O Governo anunciou ainda a disponibilização de quatro linhas de crédito asseguradas pelo sistema bancário aos sectores mais afectados, com o valor de três mil milhões de euros. Essas linhas de crédito terão um spread entre 1% e 1,5%, dependendo da maturidade. A garantia dada pelo Estado português não cobrirá o valor total do capital, podendo variar entre 80 e 90%. Estas linhas de crédito terão um período de carência no reembolso nos primeiros 12 meses, deverão ser amortizadas no prazo máximo de 4 anos, e destinam-se aos seguintes sectores:

  • restauração e similares: 600 milhões de euros (270 milhões de euros para micro, pequenas e médias empresas);
  • turismo – agentes de viagens, animação e organização de eventos e similares: 200 milhões de euros (75 milhões de euros para micro, pequenas e médias empresas);
  • turismo – empreendimentos e alojamentos: 900 milhões de euros (300 milhões de euros para micro, pequenas e médias empresas);
  • indústria – têxteis, confecção, calçado, indústrias extractivas (rochas ornamentais) e sector da madeira e cortiça: 1.300 milhões de euros (400 milhões de euros para micro, pequenas e médias empresas).

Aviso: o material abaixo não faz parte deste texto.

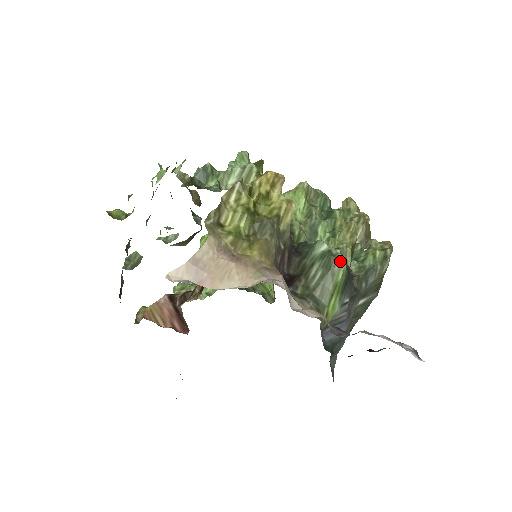
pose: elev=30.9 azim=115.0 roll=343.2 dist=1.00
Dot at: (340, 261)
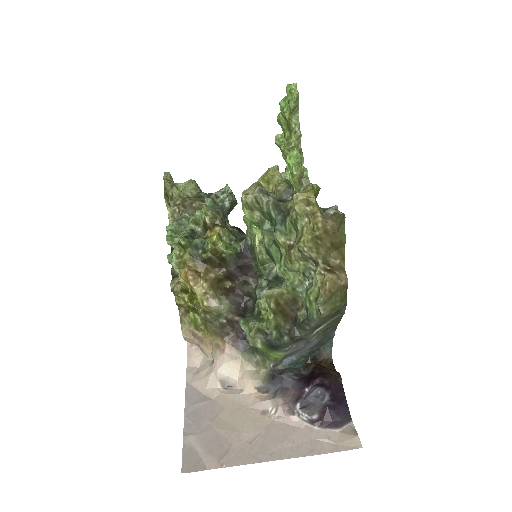
Dot at: occluded
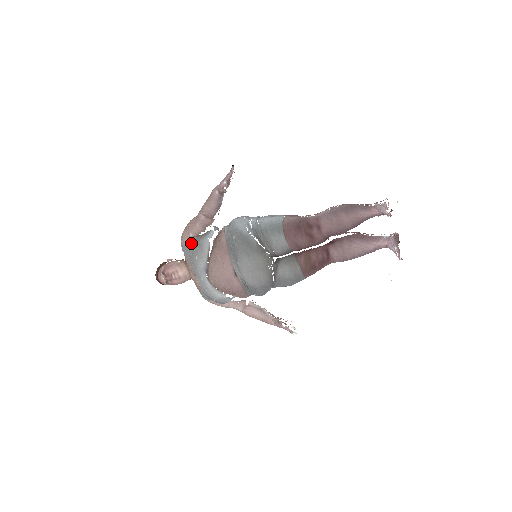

Está agora disponível para micro, pequenas e médias empresas uma linha de crédito de 200 milhões de euros, sob as seguintes condições: 1,5 milhão de euros de plafond máximo por empresa, garantia até 80%, com contrapartida de 100%, bonificação total da comissão de garantia.

As empresas candidatas deverão apresentar uma situação líquida positiva no último balanço aprovado ou, no caso de apresentarem situação líquida negativa no último balanço aprovado, poderão aceder à linha caso apresentem esta situação regularizada em balanço intercalar aprovado até à data de enquadramento da operação. Não podem ter incidentes não regularizados junto da Banca, à data da contratação, e têm de ter a situação contributiva regularizada, junto da Administração Tributária e da Segurança Social. Devem ainda declarar que nos últimos 30 dias anteriores à data da contratação da operação o volume de negócios se reduziu em pelo menos 20% face aos 30 dias anteriores.

Muitos bancos lançaram linhas de crédito e medidas destinadas às empresas afectadas.

O Governo aprovou ainda uma moratória de seis meses, até 30 de Setembro de 2020, proibindo a revogação das linhas de crédito contratadas, a prorrogação ou a suspensão dos créditos até ao final deste período, por forma a garantir a continuidade do financiamento às famílias e empresas e a prevenir eventuais incumprimentos.

Finalmente, o Governo estabeleceu um regime excepcional e temporário de justificação de faltas ao trabalho para assistência à família e alterou as regras gerais de aplicação dos fundos europeus estruturais e de investimento, de forma a permitir a antecipação dos pedidos de pagamento no que diz respeito a saldos.